I will briefly review my own research results regarding the potential replacement of public transit with SAVs for Ann Arbor, Michigan. Then I will conclude by discussing some interesting results from the International Transport Forum regarding the potential for new shared mobility modes to transform the transportation system in Portugal based on a very detailed model of travel behavior.
The third presentation is titled “Model Development & Model Applications at the Atlanta Regional Commission: How ARC is using the Activity-Based Model for Regional Transportation Planning”, by Mr. Guy Rousseau of ARC.
The following is the abstract of the third presentation.
The Atlanta Regional Commission (ARC) activity-based travel demand model is designed to, at a minimum; represent the state of the practice in travel demand modeling and to meet all modeling requirements in the US EPA Transportation Conformity Rules. Since the late 1990s, a full consultation process, peer reviews and the ARC strategic travel demand model enhancement program have guided all modifications to the travel demand model. As a result, all elements of the travel demand model are designed to support all technical and policy decisions that are required in developing a comprehensive, multimodal transportation plan and program in accordance with the latest and greatest planning assumptions.

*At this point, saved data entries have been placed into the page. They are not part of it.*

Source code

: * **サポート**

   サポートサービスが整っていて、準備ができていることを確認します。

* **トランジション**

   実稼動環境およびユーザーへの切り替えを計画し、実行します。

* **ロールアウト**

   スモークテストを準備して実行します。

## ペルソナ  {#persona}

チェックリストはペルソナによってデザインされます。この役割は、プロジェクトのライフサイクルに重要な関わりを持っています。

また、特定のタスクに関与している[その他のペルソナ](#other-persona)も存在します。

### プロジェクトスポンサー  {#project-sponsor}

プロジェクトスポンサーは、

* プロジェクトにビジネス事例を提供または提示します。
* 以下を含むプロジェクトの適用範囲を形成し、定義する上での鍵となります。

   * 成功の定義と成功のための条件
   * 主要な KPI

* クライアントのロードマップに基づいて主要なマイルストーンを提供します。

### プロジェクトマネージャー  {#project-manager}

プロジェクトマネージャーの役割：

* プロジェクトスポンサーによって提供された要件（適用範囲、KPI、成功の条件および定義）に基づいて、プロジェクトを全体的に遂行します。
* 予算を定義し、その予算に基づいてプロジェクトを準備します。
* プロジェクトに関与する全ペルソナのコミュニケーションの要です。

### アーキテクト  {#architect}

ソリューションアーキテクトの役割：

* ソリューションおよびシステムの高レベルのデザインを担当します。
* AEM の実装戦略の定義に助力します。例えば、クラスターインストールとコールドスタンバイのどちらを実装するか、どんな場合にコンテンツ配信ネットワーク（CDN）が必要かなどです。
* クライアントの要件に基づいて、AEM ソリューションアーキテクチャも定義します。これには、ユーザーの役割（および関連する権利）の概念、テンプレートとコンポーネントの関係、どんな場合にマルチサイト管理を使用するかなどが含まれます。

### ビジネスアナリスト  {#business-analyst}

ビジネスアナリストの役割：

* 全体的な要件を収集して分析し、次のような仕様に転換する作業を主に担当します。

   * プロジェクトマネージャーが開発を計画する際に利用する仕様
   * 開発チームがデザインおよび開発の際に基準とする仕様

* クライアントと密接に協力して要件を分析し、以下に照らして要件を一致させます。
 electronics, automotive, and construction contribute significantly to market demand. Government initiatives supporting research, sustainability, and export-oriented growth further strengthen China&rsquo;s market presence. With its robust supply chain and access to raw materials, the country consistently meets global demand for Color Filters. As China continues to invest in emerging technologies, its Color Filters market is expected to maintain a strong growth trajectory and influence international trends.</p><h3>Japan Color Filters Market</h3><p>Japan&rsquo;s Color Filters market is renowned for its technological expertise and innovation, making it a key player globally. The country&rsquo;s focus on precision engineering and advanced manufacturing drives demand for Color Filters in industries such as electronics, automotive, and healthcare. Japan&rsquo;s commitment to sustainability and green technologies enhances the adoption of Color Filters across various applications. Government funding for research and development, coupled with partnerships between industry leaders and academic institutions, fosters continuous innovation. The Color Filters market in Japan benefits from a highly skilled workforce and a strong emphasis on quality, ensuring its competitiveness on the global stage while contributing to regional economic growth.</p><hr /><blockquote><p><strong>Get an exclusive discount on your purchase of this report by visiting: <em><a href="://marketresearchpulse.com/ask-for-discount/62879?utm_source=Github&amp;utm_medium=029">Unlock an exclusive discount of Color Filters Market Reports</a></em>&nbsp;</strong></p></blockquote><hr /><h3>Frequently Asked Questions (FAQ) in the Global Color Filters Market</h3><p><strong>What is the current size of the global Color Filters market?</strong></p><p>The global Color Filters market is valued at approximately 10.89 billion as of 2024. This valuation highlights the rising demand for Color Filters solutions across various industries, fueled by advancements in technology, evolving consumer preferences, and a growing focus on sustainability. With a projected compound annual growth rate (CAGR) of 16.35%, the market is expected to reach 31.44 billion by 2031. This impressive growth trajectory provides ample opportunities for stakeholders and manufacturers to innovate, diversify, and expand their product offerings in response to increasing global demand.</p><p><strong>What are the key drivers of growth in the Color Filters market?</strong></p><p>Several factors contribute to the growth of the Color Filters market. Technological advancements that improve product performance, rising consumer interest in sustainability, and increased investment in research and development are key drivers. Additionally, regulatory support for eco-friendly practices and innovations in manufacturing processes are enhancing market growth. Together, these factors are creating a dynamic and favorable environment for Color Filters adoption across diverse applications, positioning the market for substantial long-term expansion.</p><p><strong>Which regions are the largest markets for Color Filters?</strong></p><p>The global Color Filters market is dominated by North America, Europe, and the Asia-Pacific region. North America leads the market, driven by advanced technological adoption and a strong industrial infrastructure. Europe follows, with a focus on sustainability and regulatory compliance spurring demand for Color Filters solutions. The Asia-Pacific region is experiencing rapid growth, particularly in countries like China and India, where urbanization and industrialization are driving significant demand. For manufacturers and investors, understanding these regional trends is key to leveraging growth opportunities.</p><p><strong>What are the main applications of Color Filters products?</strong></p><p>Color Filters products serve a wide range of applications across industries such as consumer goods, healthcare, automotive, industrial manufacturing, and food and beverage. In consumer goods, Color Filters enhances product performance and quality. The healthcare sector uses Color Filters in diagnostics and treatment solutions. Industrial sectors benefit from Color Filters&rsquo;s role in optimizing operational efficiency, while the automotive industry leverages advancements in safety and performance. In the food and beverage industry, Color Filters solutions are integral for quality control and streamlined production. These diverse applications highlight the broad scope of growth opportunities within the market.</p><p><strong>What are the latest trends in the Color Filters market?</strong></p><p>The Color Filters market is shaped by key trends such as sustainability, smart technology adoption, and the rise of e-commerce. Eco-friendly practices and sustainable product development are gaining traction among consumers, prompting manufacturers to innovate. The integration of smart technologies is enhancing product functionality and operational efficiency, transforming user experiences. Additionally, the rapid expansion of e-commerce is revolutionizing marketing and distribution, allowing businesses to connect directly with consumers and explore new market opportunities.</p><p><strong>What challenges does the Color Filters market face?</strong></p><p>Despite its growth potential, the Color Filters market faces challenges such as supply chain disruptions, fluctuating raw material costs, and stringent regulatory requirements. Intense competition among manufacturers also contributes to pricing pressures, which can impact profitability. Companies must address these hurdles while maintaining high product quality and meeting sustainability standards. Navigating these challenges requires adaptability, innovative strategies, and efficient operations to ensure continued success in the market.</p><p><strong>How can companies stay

The Activity-Based Model (ABM) of the Atlanta Regional Commission (ARC) forecasts typical weekday travel undertaken by residents of the ARC region. It is one of the components of the ARC regional travel demand model, along with the truck, airport, external-external and external-internal models. This model has been developed to ensure that the regional transportation planning process can rely on forecasting tools that are adequate for new socioeconomic environments and emerging planning challenges. It is equally suitable for conventional highway projects, transit projects, and various policy studies such as highway pricing and HOV analysis.